「アメリカに恋して」

マリン

まりん

中学の時の英語の先生が、毎回授業の冒頭に、英語の歌の聞き取りの時間を設けてくれた。最初はただの暗号か、機械音にしか聞こえなかった歌詞が、回数を重ねることで言葉として頭にはいってくる。サウンドからは、想像できないメッセージがこめられていると分かると、胸が熱くなった。それが私が英語が好きになった瞬間だ。私の聞いた音楽はほぼアメリカで有名になったとしり、アメリカのことを調べてるうちに憧れになった。他の国を調べたわけではないけれど、とても強く惹かれたのだ。日本を越える自然もあれば、眠らない大都市もある、そして人々には自由があり、自信もある。英語が出来れば、もっともっとアメリカを知ることができる思った。とにかく英語のテストでクラスで一番になれるよう全力を尽くした。

高校生でやっと夢が叶い、アメリカで2週間ホームステイをした。しかしホストファミリーは、大きくアメリカでホストシスターに連れられていった協会で、私と同い年位の子がたくさんいたのに、Hi.としか言えなかった。ホストファミリーには、どうしたい、何がしたいと聞かれても英語で伝えるのは思った以上に時間がかかる。料理にも「おいしい」しか言えない。自分の会話力の無さにただただ飽きれた。日本の学校の勉強では、読めるようにはなるが話すことは上達しない。中学、高校合わせて6年間も勉強していてなぜ日本人は英語がこんなに出来ないのか。だれも疑問に思わないのだろうか。私は今までのような勉強を続けて、本当に英語を自分の言葉に出来るか不安だった。
しかしホストマザーは私の英語を褒めてくれた。発音じゃない、文法じゃない、英語をはなそうと努力している姿がかっこいいと。もっと自信をもちなさいと。そして「あなたは私の娘」そう囁いてくれた。なんだか気持ちが楽になって、英語への考え方が変わった。ネイティヴの完璧な英語を求めるのをやめて、自分の英語を身につけようと。

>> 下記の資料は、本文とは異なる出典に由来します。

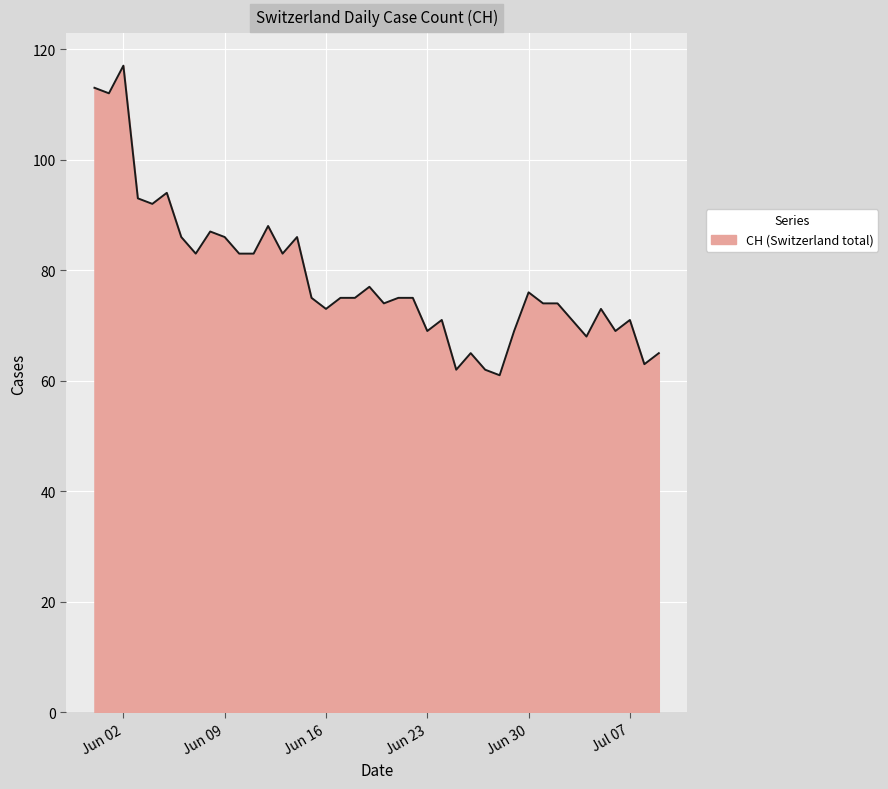

What is the minimum value shown in the chart?

61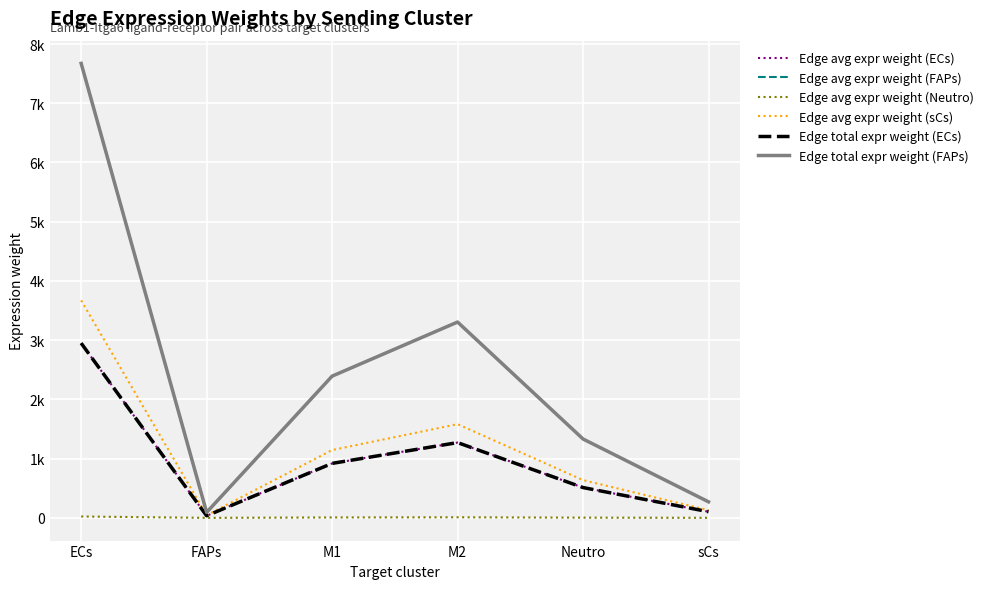

Read the Edge avg expr weight (Neutro) value at FAPs.

0.3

大切な人に大切なメッセージを伝えたり、相手のことを理解したいから。これが多くの人が英語を学習する理由だ。私もその一人。もどかしい思いはしたくない。ただ感じる思いをそのまま自分の言葉にしたいのだ。
いま日本でグローバルという言葉をよくみかける。もっと地球規模で行動できる人材を育成するための改革が、進められている証拠だ。私はとてもいい時代に生きているのかもしれない。
自分が努力するのを支えてくれるシステムが整えられているのだ。

マリンという私の名前は、少し英語に近い気がしないだろうか。母が、海外でも誰からでも呼んでもらえるように、世界を舞台に活躍してほしいと、願いをこめたものだ。
私は今、偶然にも母が思い描いた道のうえを歩いている。
何年かかるか分からない、それでも私は勉強を続けたい。そして、日本と海外を結ぶ商社で働きたい。英語は私の一生の恋人。